Assignment
A faithful copy of the entries is required, with no images in it.

Exercise data
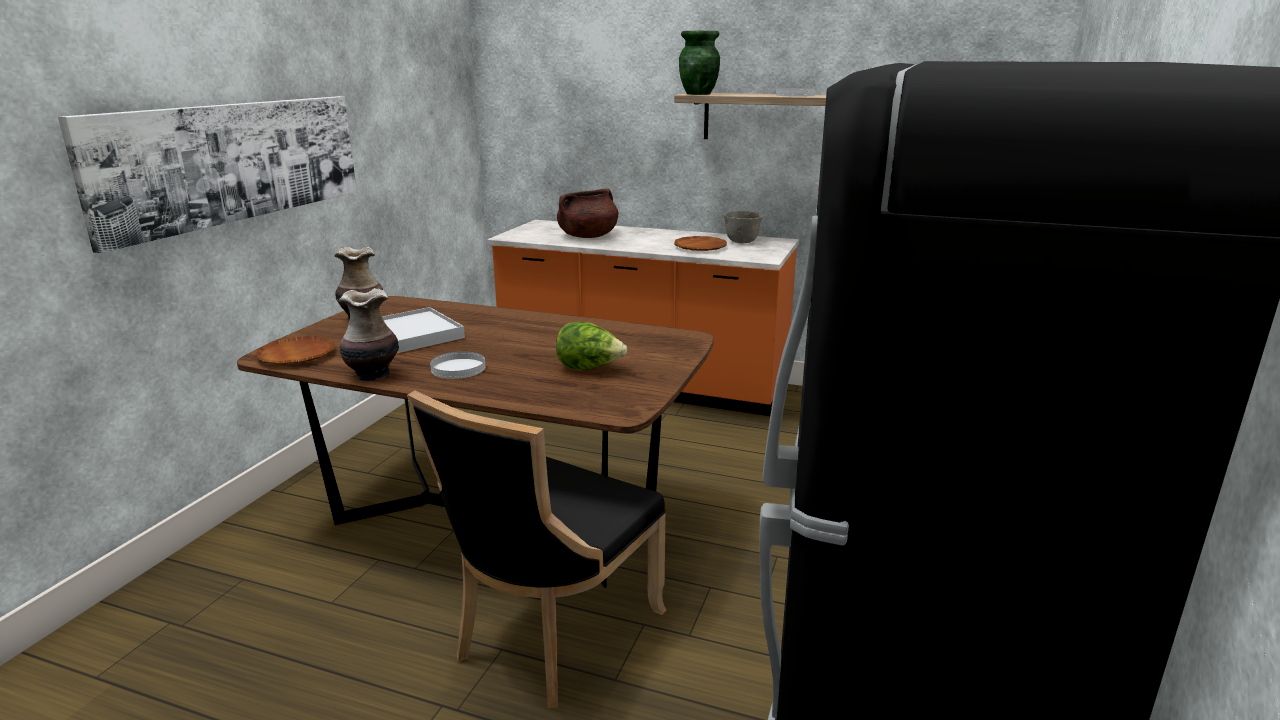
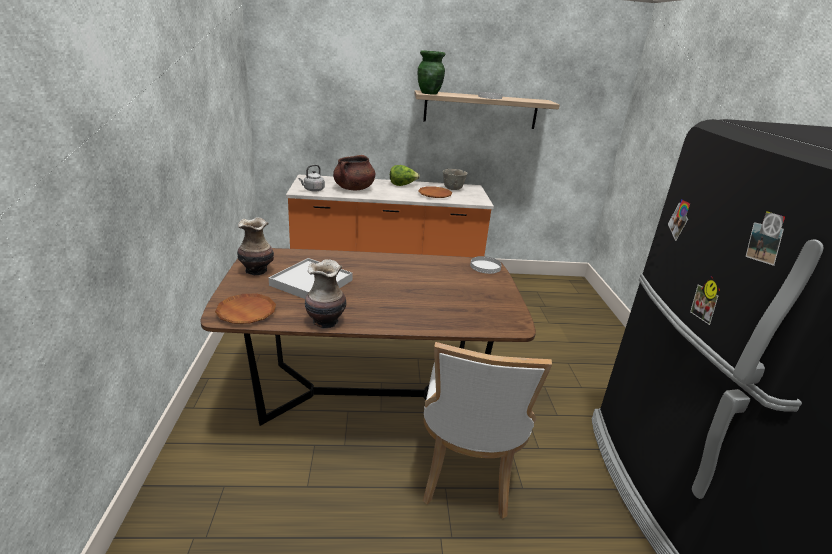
camera: 25 degrees left, 5 degrees up
(234, 162) = (153, 157): picture -> none
(458, 368) = (378, 307): white plate -> white plate (485, 266)
(528, 236) = (313, 190): none -> grey kettle
(552, 635) = (467, 470): black chair -> white chair
(589, 369) = (460, 296): lettuce -> lettuce (402, 185)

Problem solution
camera: 25 degrees left, 5 degrees up
(234, 162) = (153, 157): picture -> none
(458, 368) = (378, 307): white plate -> white plate (485, 266)
(528, 236) = (313, 190): none -> grey kettle
(552, 635) = (467, 470): black chair -> white chair
(589, 369) = (460, 296): lettuce -> lettuce (402, 185)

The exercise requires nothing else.